突然、ルシウスがポケットから小さな箱を取り出した。
「エーテルケージだ」
彼が箱を開けると、白い光が溢れ出し、目の前に緑色のゼリー状の生き物が現れた。
「ス、スライム!?」トムが驚いて声を上げた。
「ル、ルシウスおじさま...これは...」エレナも顔を引きつらせている。
遥斗は緊張した面持ちで尋ねた。
「これは...どういうことですか?」
「今、君たちには武器がない。そして、スライムには通常の武器はほとんど効果がない。捕食されれば、逃げる術はないぞ」
三人の顔から血の気が引いていく。
「さあ、遥斗くん。このスライムのHPからポーションを作るんだ」ルシウスの声が響く。

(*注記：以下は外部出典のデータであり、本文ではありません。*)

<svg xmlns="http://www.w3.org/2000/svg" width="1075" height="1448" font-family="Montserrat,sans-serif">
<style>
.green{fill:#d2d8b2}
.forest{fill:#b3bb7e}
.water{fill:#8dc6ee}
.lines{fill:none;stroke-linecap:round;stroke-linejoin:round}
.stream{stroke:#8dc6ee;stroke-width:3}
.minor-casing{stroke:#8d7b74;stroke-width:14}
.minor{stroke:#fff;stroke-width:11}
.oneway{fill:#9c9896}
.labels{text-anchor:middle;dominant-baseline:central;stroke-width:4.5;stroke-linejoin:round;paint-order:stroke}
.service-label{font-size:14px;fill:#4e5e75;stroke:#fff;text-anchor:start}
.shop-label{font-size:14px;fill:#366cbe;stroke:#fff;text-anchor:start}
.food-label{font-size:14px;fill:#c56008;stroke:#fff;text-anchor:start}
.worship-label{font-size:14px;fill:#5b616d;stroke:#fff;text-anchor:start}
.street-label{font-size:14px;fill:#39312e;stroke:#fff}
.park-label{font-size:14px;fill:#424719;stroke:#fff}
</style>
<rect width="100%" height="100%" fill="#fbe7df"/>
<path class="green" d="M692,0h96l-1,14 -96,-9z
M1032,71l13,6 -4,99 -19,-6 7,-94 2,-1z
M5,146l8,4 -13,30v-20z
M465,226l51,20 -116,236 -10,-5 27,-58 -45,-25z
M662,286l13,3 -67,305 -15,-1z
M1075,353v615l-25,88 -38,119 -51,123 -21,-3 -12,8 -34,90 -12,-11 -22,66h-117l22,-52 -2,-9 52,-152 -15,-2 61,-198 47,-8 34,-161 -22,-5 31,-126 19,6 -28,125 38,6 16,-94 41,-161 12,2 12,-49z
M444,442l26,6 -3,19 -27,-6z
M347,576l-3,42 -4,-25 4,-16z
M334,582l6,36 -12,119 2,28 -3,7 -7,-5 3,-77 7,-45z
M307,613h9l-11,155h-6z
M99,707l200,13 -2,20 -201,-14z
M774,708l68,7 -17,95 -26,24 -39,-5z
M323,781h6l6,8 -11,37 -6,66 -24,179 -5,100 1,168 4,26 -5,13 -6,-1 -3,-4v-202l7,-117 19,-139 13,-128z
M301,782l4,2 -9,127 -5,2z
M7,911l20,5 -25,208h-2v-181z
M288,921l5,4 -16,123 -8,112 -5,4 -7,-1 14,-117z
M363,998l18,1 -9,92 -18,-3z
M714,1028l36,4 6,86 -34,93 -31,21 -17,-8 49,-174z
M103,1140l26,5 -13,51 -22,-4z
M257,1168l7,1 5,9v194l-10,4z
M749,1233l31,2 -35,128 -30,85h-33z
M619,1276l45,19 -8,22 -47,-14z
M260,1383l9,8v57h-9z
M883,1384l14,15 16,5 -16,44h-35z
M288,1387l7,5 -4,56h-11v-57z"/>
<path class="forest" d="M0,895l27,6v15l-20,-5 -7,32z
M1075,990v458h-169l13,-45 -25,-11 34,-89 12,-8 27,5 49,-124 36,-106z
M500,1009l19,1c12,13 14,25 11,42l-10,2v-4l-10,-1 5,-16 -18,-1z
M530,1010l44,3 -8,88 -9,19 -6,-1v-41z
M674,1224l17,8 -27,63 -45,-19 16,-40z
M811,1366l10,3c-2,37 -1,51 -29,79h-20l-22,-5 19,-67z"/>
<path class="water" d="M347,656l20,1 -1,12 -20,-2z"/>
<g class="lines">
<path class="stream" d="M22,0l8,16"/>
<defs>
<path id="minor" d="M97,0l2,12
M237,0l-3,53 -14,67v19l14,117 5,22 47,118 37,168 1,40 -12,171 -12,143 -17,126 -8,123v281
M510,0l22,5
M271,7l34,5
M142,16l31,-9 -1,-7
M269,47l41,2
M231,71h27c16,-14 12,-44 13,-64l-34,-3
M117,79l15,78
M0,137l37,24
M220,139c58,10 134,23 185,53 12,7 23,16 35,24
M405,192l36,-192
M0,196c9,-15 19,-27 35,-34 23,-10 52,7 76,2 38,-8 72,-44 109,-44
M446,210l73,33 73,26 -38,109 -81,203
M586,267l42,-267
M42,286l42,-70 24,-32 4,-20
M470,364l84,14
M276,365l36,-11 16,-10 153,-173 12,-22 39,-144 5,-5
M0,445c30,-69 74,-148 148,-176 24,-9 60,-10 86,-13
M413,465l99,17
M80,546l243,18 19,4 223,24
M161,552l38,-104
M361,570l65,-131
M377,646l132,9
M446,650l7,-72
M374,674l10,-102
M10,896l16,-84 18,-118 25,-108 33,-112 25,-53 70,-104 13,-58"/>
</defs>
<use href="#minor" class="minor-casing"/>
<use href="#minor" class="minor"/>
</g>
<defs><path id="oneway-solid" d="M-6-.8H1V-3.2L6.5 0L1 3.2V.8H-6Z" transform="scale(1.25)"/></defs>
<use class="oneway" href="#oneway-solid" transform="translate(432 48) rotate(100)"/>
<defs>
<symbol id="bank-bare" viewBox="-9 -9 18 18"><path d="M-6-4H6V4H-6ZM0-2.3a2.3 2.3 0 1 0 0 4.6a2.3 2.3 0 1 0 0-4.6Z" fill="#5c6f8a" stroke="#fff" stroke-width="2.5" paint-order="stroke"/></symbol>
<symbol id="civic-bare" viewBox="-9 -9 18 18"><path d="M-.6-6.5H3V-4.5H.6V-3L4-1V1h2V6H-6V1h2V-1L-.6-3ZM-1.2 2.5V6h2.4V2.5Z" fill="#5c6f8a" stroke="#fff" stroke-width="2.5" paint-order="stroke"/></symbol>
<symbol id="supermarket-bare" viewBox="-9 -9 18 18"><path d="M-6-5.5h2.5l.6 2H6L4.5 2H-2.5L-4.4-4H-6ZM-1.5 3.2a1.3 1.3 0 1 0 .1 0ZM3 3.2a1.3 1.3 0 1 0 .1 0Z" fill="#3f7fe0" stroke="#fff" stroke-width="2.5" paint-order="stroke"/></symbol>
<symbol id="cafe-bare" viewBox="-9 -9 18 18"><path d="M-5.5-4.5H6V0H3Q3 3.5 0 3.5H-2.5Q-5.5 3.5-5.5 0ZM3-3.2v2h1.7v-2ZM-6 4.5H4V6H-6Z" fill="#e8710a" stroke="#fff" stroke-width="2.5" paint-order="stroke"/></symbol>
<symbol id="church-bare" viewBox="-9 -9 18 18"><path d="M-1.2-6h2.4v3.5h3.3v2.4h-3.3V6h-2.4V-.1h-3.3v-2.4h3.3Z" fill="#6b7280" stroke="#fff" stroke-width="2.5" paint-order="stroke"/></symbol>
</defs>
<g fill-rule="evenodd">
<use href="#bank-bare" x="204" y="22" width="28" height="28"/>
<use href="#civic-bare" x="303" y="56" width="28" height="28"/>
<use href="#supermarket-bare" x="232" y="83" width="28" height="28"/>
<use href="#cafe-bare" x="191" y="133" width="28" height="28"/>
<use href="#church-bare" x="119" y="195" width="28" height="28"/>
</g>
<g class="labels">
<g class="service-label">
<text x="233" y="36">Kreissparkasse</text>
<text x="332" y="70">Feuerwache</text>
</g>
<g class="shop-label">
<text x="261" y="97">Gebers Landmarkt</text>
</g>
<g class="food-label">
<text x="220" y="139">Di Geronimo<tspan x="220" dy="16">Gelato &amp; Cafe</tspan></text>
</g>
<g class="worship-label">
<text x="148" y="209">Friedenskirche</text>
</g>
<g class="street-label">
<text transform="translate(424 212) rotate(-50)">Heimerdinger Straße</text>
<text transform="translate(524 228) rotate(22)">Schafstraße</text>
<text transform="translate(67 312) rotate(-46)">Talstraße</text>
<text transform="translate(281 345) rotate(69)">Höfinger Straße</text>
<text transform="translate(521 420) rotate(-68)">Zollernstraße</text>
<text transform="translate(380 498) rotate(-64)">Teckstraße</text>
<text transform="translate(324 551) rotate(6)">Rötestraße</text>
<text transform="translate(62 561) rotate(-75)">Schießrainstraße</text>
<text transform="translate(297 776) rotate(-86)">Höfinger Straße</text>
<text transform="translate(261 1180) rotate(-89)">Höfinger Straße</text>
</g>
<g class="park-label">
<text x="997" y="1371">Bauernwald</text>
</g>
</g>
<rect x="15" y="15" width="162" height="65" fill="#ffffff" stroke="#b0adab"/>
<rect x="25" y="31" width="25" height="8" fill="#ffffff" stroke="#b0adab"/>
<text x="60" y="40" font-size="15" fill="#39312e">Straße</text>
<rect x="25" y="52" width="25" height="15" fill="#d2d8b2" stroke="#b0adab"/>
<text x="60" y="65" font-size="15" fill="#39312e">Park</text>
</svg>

遥斗は慌てて、頭の中でスライムのHPと小瓶をイメージした。
「ポップ!」
青いポーションが生成される。しかし、スライムには変化がない。
「もう一度だ!」ルシウスが促す。
遥斗は祈るような気持ちで、再び呪文を唱えた。
「ポップ!!!」
ポーションが生成されると同時に、スライムが光に包まれて消えた。そして...
「わっ!」遥斗の体が赤い光に包まれる。
「おめでとうレベルアップだ、遥斗くん、君はレベル2になった」
部屋に静寂が流れる。遥斗は自分の体に起こった変化に戸惑いを隠せない様子だった。
「これが...レベルアップ...」
「遥斗くん...大丈夫?」エレナが小さな声で言った。
トムも心配そうに遥斗を見ている。
遥斗はゆっくりと頷いた。
「うん...なんだか体が軽くなったような...そして、何か力がみなぎってくる感じ」
ルシウスは満足げに三人を見渡した。
「分かっただろう?遥斗くんの能力は、通常では考えられないことを可能にする。HPを直接操作し、モンスターを倒すことさえできる。これは...革命的な発見だ!」
遥斗は複雑な表情を浮かべていた。確かに自分の能力の真の姿を知ることができた。しかし同時に、その力の危険性も感じ取っていた。